(Beginning of RECORDS FOR THIS EXERCISE)

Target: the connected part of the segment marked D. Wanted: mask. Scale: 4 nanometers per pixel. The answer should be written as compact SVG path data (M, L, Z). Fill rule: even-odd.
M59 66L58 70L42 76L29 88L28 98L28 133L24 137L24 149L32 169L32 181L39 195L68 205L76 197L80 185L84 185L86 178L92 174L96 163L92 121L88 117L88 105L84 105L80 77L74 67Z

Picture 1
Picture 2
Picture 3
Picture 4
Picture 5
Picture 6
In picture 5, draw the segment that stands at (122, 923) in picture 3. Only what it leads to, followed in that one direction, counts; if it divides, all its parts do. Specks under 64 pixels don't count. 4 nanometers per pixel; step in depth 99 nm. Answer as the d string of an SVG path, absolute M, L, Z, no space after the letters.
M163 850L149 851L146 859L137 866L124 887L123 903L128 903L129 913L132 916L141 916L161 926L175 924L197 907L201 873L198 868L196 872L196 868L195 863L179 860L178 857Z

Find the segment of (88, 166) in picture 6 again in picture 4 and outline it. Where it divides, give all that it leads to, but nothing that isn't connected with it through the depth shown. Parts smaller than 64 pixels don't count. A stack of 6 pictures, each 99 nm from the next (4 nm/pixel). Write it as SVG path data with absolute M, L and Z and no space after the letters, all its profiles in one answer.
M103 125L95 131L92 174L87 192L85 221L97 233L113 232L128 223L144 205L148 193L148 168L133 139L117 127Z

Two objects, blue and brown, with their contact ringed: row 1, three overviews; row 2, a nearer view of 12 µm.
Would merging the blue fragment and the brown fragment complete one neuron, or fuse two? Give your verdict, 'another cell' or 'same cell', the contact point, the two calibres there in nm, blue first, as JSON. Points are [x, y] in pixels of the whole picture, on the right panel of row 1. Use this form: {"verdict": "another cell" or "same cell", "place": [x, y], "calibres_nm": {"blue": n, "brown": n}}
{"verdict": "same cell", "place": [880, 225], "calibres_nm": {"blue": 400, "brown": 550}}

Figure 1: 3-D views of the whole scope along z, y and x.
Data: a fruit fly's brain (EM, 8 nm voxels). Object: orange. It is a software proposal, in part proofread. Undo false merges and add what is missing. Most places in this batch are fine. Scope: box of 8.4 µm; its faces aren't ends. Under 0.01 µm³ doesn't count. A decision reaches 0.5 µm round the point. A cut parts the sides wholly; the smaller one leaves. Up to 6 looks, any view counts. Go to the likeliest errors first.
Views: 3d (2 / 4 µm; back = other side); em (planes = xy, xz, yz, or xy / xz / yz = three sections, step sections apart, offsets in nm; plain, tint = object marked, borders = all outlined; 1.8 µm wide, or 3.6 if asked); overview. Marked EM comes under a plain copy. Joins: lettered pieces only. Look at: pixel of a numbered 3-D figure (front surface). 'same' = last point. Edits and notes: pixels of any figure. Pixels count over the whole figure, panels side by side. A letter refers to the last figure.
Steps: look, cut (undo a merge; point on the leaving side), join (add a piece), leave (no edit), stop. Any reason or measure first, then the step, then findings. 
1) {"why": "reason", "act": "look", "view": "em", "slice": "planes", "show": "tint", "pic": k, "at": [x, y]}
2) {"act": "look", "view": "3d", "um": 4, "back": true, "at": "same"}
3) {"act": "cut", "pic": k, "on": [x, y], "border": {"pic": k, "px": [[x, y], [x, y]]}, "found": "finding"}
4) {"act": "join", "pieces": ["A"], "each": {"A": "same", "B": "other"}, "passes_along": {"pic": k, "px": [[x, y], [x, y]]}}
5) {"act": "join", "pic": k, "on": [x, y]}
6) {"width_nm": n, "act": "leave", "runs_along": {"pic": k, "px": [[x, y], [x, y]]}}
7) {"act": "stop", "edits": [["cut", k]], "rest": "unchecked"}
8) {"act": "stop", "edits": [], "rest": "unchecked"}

(End of RECORDS FOR THIS EXERCISE)

### THE PROBLEM:
An exact copy of every line above is needed.

### EXERCISE RESULT:
Target: the connected part of the segment marked D. Wanted: mask. Scale: 4 nanometers per pixel. The answer should be written as compact SVG path data (M, L, Z). Fill rule: even-odd.
M59 66L58 70L42 76L29 88L28 98L28 133L24 137L24 149L32 169L32 181L39 195L68 205L76 197L80 185L84 185L86 178L92 174L96 163L92 121L88 117L88 105L84 105L80 77L74 67Z

Picture 1
Picture 2
Picture 3
Picture 4
Picture 5
Picture 6
In picture 5, draw the segment that stands at (122, 923) in picture 3. Only what it leads to, followed in that one direction, counts; if it divides, all its parts do. Specks under 64 pixels don't count. 4 nanometers per pixel; step in depth 99 nm. Answer as the d string of an SVG path, absolute M, L, Z, no space after the letters.
M163 850L149 851L146 859L137 866L124 887L123 903L128 903L129 913L132 916L141 916L161 926L175 924L197 907L201 873L198 868L196 872L196 868L195 863L179 860L178 857Z

Find the segment of (88, 166) in picture 6 again in picture 4 and outline it. Where it divides, give all that it leads to, but nothing that isn't connected with it through the depth shown. Parts smaller than 64 pixels don't count. A stack of 6 pictures, each 99 nm from the next (4 nm/pixel). Write it as SVG path data with absolute M, L and Z and no space after the letters, all its profiles in one answer.
M103 125L95 131L92 174L87 192L85 221L97 233L113 232L128 223L144 205L148 193L148 168L133 139L117 127Z

Two objects, blue and brown, with their contact ringed: row 1, three overviews; row 2, a nearer view of 12 µm.
Would merging the blue fragment and the brown fragment complete one neuron, or fuse two? Give your verdict, 'another cell' or 'same cell', the contact point, the two calibres there in nm, blue first, as JSON. Points are [x, y] in pixels of the whole picture, on the right panel of row 1. Use this form: {"verdict": "another cell" or "same cell", "place": [x, y], "calibres_nm": {"blue": n, "brown": n}}
{"verdict": "same cell", "place": [880, 225], "calibres_nm": {"blue": 400, "brown": 550}}

Figure 1: 3-D views of the whole scope along z, y and x.
Data: a fruit fly's brain (EM, 8 nm voxels). Object: orange. It is a software proposal, in part proofread. Undo false merges and add what is missing. Most places in this batch are fine. Scope: box of 8.4 µm; its faces aren't ends. Under 0.01 µm³ doesn't count. A decision reaches 0.5 µm round the point. A cut parts the sides wholly; the smaller one leaves. Up to 6 looks, any view counts. Go to the likeliest errors first.
Views: 3d (2 / 4 µm; back = other side); em (planes = xy, xz, yz, or xy / xz / yz = three sections, step sections apart, offsets in nm; plain, tint = object marked, borders = all outlined; 1.8 µm wide, or 3.6 if asked); overview. Marked EM comes under a plain copy. Joins: lettered pieces only. Look at: pixel of a numbered 3-D figure (front surface). 'same' = last point. Edits and notes: pixels of any figure. Pixels count over the whole figure, panels side by side. A letter refers to the last figure.
Steps: look, cut (undo a merge; point on the leaving side), join (add a piece), leave (no edit), stop. Any reason or measure first, then the step, then findings. 
1) {"why": "reason", "act": "look", "view": "em", "slice": "planes", "show": "tint", "pic": k, "at": [x, y]}
2) {"act": "look", "view": "3d", "um": 4, "back": true, "at": "same"}
3) {"act": "cut", "pic": k, "on": [x, y], "border": {"pic": k, "px": [[x, y], [x, y]]}, "found": "finding"}
4) {"act": "join", "pieces": ["A"], "each": {"A": "same", "B": "other"}, "passes_along": {"pic": k, "px": [[x, y], [x, y]]}}
5) {"act": "join", "pic": k, "on": [x, y]}
6) {"width_nm": n, "act": "leave", "runs_along": {"pic": k, "px": [[x, y], [x, y]]}}
7) {"act": "stop", "edits": [["cut", k]], "rest": "unchecked"}
8) {"act": "stop", "edits": [], "rest": "unchecked"}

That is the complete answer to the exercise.